Here is another post written by Garin Baker about the process of creating a big mural. Thanks Garin for all your efforts to show us this and explain it.
Amazing site along the banks of the Hudson River about 60 miles north of New York City Is where the fun all happened.
We started with the faux stone work accomplished in a fast and amazingly easy technique.
A turpentine wash of what ever color you pick on you palette mixed with it complimentary color varying the degrees of warm and cool temperature is applied to an area a wide as you can reach
from left to right from top to bottom letting the paint run down creating basically an abstraction of mess and drips. Just a bit of time for the turpentine to evaporate and just the pigment is left for you to work into making sure not to over brush it. Then cut in with a gray to white mortar lines varying you brush thickness. Think organic shapes working you negative space to create interesting stone and rock shapes.
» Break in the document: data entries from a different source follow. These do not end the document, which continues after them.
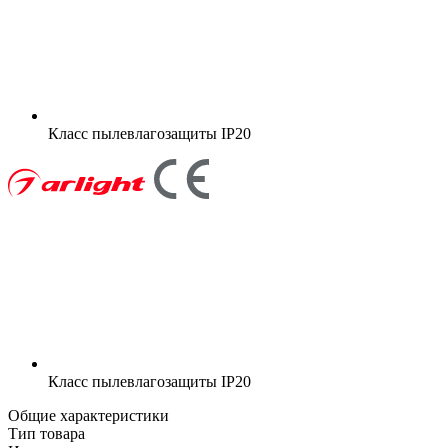
Класс пылевлагозащиты
IP20
Класс пылевлагозащиты
IP20
Общие характеристики
Тип товара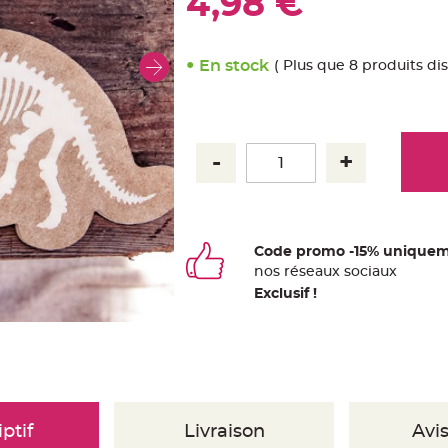
4,98 €
En stock
( Plus que 8 produits di
Code promo -15% uniquem
nos
ré
seaux
sociaux
Exclusif !
ptif
Livraison
Avis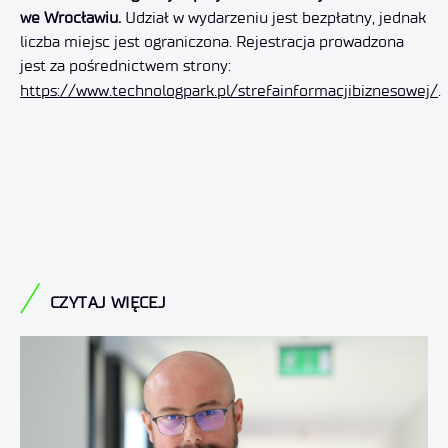
we Wrocławiu.
Udział w wydarzeniu jest bezpłatny, jednak
liczba miejsc jest ograniczona. Rejestracja prowadzona
jest za pośrednictwem strony:
https://www.technologpark.pl/strefainformacjibiznesowej/
.
CZYTAJ WIĘCEJ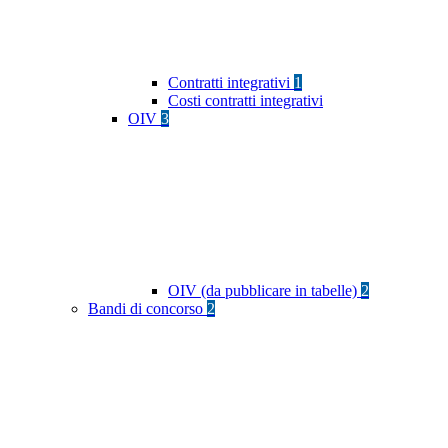
Contratti integrativi
1
Costi contratti integrativi
OIV
3
OIV (da pubblicare in tabelle)
2
Bandi di concorso
2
Lay in some deep cool shadows on the bottom of the stones as they appear and some high lights and variate some middle tones on top... play play play. keep it loose, and keep moving.
Wonderful Nancy Stonecypher muralist and faux finisher picked up the technique in no time flat Awesome!
Natalia Zadnovskia expressionist and theatre designer artist from Russia via Brooklyn, mastered the technique and could compete a 20 ft square section every day. Amazing to watch her.
At night we used a digital projector and lap top with our previously completed compositionally approved designs and projected the archway areas onto the wall, measured and scaled so as to
not deviate from the overall schematic. One of my past students at School of Visual Arts In NYC whom is a colleague and amazing painter in his own right David Penna checks and lets us know all
systems are good.
Then we with a very thinned out turpentine tone drew out the projected image on the wall. No need to draw to much since were just trying to get accurate placement and defining where the large lights and shadows are located. Figures where drawn out by me since I was primarily responsible for their accuracy and needed to draw them out with just the right indications since everyone depicted
in the Mural is from Newburgh and it was important that they would recognize themselves.
Young paid apprentice Artist Bryan Gugllielmi proved invaluable on this project and I could not have completed it without him.
He was my primary blocker in and lead me from left to right blocking in large masses of freehand mixed colors as I followed tightening and resolving
the form and accuracy. He's been painting from life in my studio since he was sixteen when his mother brought him by saying he was getting into trouble
at school and needed some direction. Bryan is now a muralist with Mural Arts in Philadelphia as well as working on his own paintings after completing his degree
a few years ago at the Pennsylvania Academy of Fine Arts.